WAIS-W3-x.500 BOF Minutes

BOF at the March 1992 IETF , on the evening of March 18.

Summary

This meeting followed discussion at the "living documents" BOF the previous evening, and was more focussed in its discussion.

The WAIS, World-Wide Web, Prospero systems for network information retrieval (NIR) were presented (the Gopher protocol was presented in plenary the following day). The x500 directory was presented in the light of NIR needs, as were two proposals to use the directory to refer to documents. A discussion followed as to how to allow these systems to inter-operate, and on requirements for name spaces. A working group was proposed to define the format for a generalized printable format for a name or address in any of these systems.

Chair
Steve Kille, UCL and ISODE consortium
Present
See list ietf-wwx-bof@info.cern.ch .
These minutes are available in hypertext form using WWW as http://info.cern.ch./hypertext/Conferences/IETF92/WWX_BOF_mins.html as well as through the normal channels.

WAIS

John Curran of BBN presented the WAIS protocol, in the absence of anyone from Thinking Machines Corporation who were originally responsible for it. The WAIS model is of a number of servers, each of which serves a number of databases, each of which contains a number of documents. Client software allows many databases to be searched at the same time. The server keeps an inverted full text index for each database, so the search is very fast. Non-text files may also be served: recent extensions allow indexing of text files in new formats. The files indexed need not be copied, but the index is of the same order of size as the files.

Many databases exist, but there is no scalable way of finding them (TMC currently keeps a master index). Use of x500 was discussed.

The WAIS protocol is an extended subset of Z3950. The differences were discussed: WAIS allows relevance feedback ("Give me a document like this one") , and specifies how a query should be formulated. WAIS and Z39.50 have the same presentation layer.

Documents in the Directory

Wengiyk Yeongpresented his paper OSI-DS-22, "Representing public archives in the directory". His project puts information about documents, including the network address for retrieval, into the directory. He currently has RFCs and FYI documents in, but would like to move on to other internet archives. He concluded that he needed a more sophisticated approach. It was difficult to characterize arbitrary archives, with too little information about them. (See IAFA WG).

- SET EXERCISE 1 -
Translate this sentence from the BOF minutes into Spanish: "The server keeps an inverted full text index for each database, so the search is very fast."
- SET EXERCISE 2 -
Transcribe the part of the BOF minutes that opens with the words containing "WAIS-W3-x.500 BOF Minutes" and closes with "list ietf-wwx-bof@info.cern.ch .".
- SET EXERCISE 3 -
Answer these questions from the BOF minutes:
(a) Who chaired the BOF?
(b) Who presented the WAIS protocol?
(c) What is the title of the paper OSI-DS-22?
The records that come next are separate material and have no connection to the BOF minutes.

- RECORDED DATA -
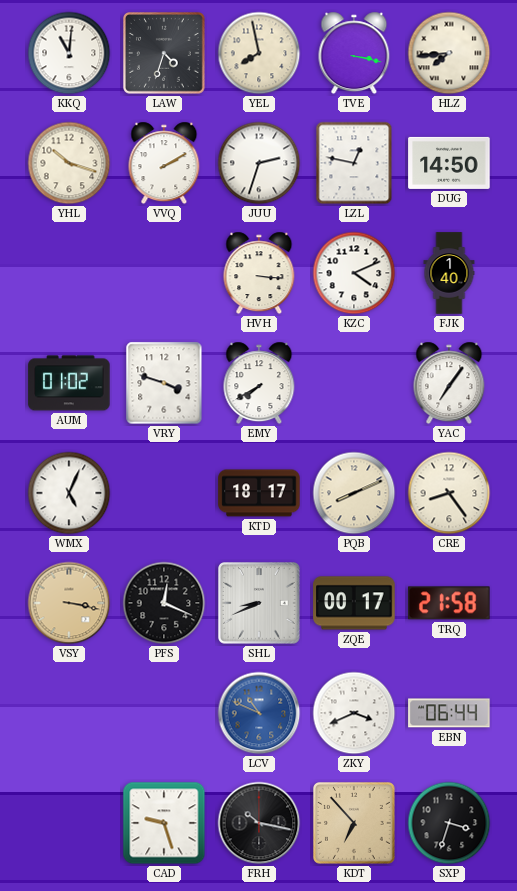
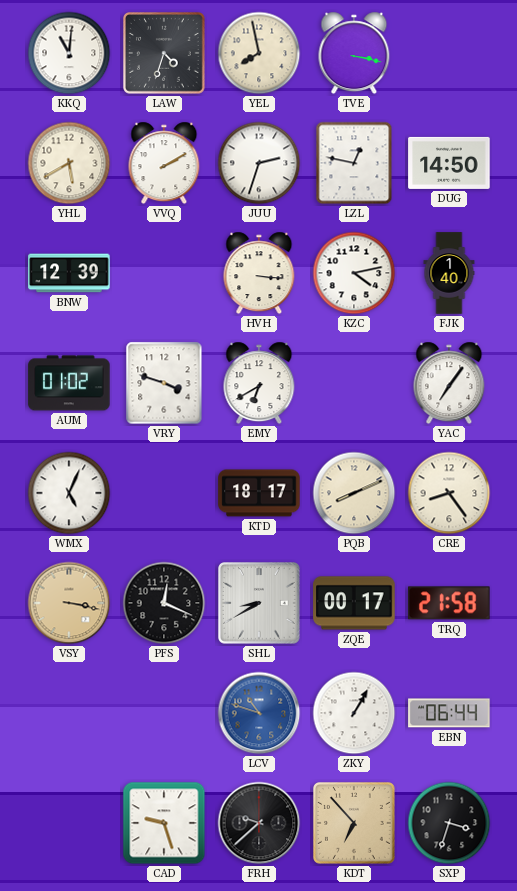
HLZ: 7:44 -> none
YHL: 10:18 -> 5:40
BNW: none -> 12:39
KZC: 4:11 -> 4:13
EMY: 7:40 -> 6:40
SHL: 8:41 -> 8:40
LCV: 10:49 -> 10:48
ZKY: 3:41 -> 1:05
FRH: 10:17 -> 9:38
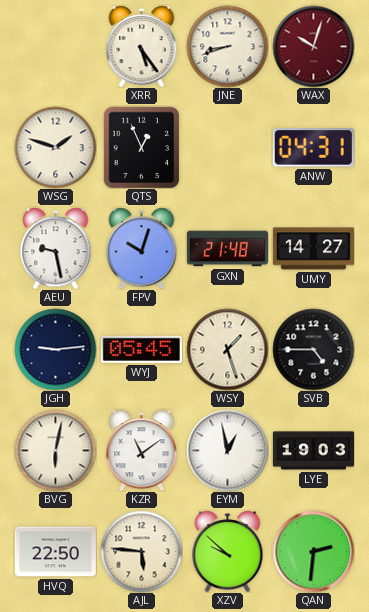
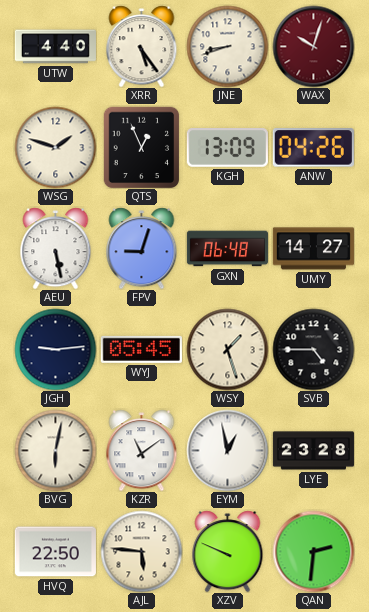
UTW: none -> 4:40
KGH: none -> 13:09
ANW: 04:31 -> 04:26
AEU: 9:28 -> 5:28
FPV: 10:03 -> 9:03
GXN: 21:48 -> 06:48
LYE: 19:03 -> 23:28
XZV: 9:52 -> 9:49
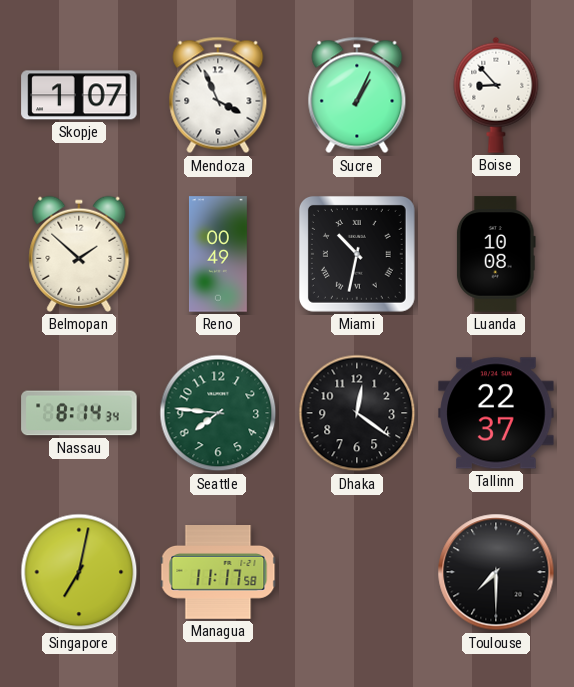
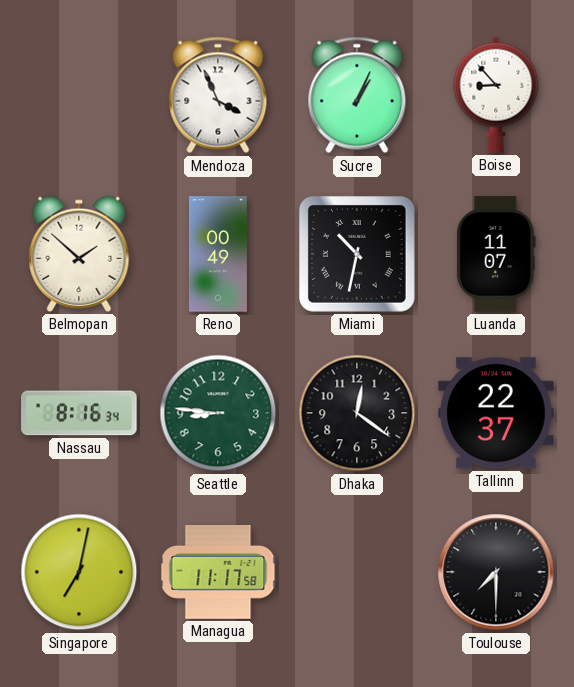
Skopje: 1:07 -> none
Luanda: 10:08 -> 11:07
Nassau: 8:14 -> 8:16
Seattle: 7:46 -> 8:46
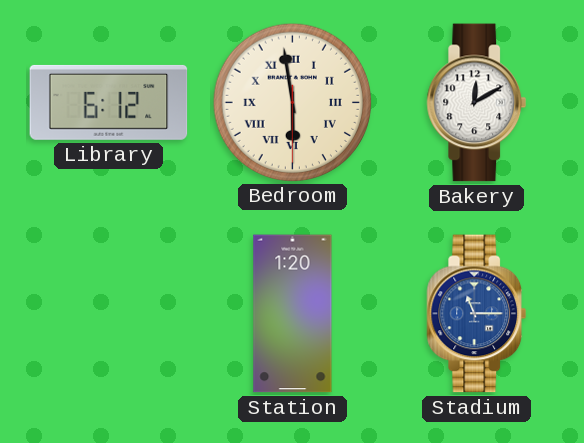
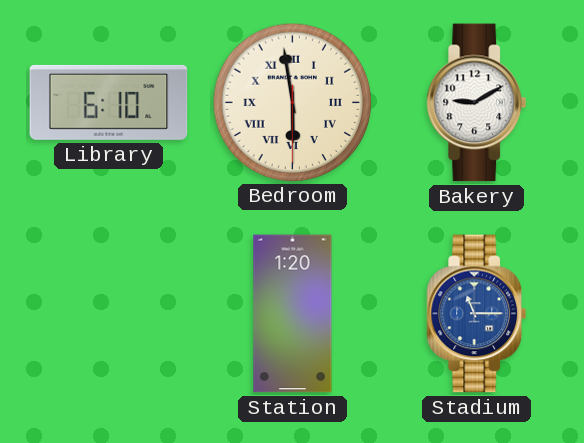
Library: 6:12 -> 6:10
Bakery: 12:10 -> 9:10
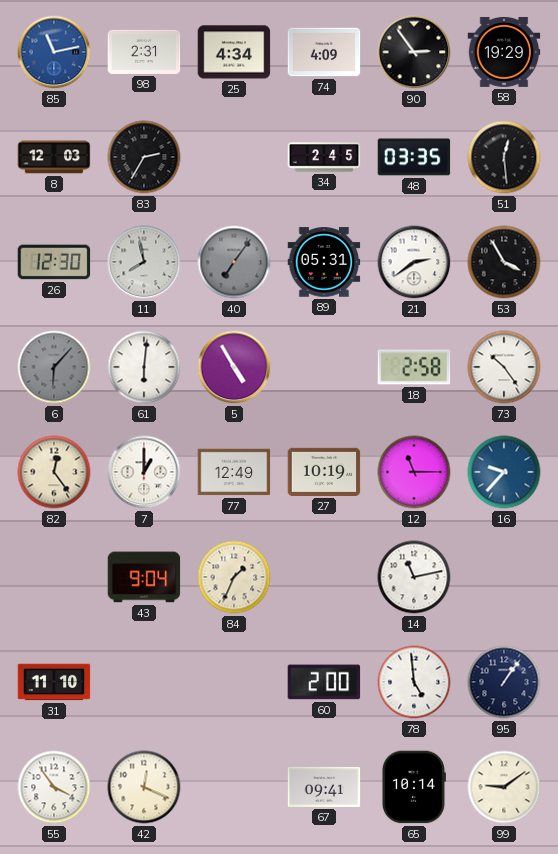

- EXERCISE SOLUTION 1 -
El servidor mantiene un índice invertido de texto completo para cada base de datos, por lo que la búsqueda es muy rápida.

- EXERCISE SOLUTION 2 -
WAIS-W3-x.500 BOF Minutes

BOF at the March 1992 IETF , on the evening of March 18.

Summary

This meeting followed discussion at the "living documents" BOF the previous evening, and was more focussed in its discussion.

The WAIS, World-Wide Web, Prospero systems for network information retrieval (NIR) were presented (the Gopher protocol was presented in plenary the following day). The x500 directory was presented in the light of NIR needs, as were two proposals to use the directory to refer to documents. A discussion followed as to how to allow these systems to inter-operate, and on requirements for name spaces. A working group was proposed to define the format for a generalized printable format for a name or address in any of these systems.

Chair
Steve Kille, UCL and ISODE consortium
Present
See list ietf-wwx-bof@info.cern.ch .

- EXERCISE SOLUTION 3 -
(a) Steve Kille, UCL and ISODE consortium.
(b) John Curran of BBN.
(c) "Representing public archives in the directory".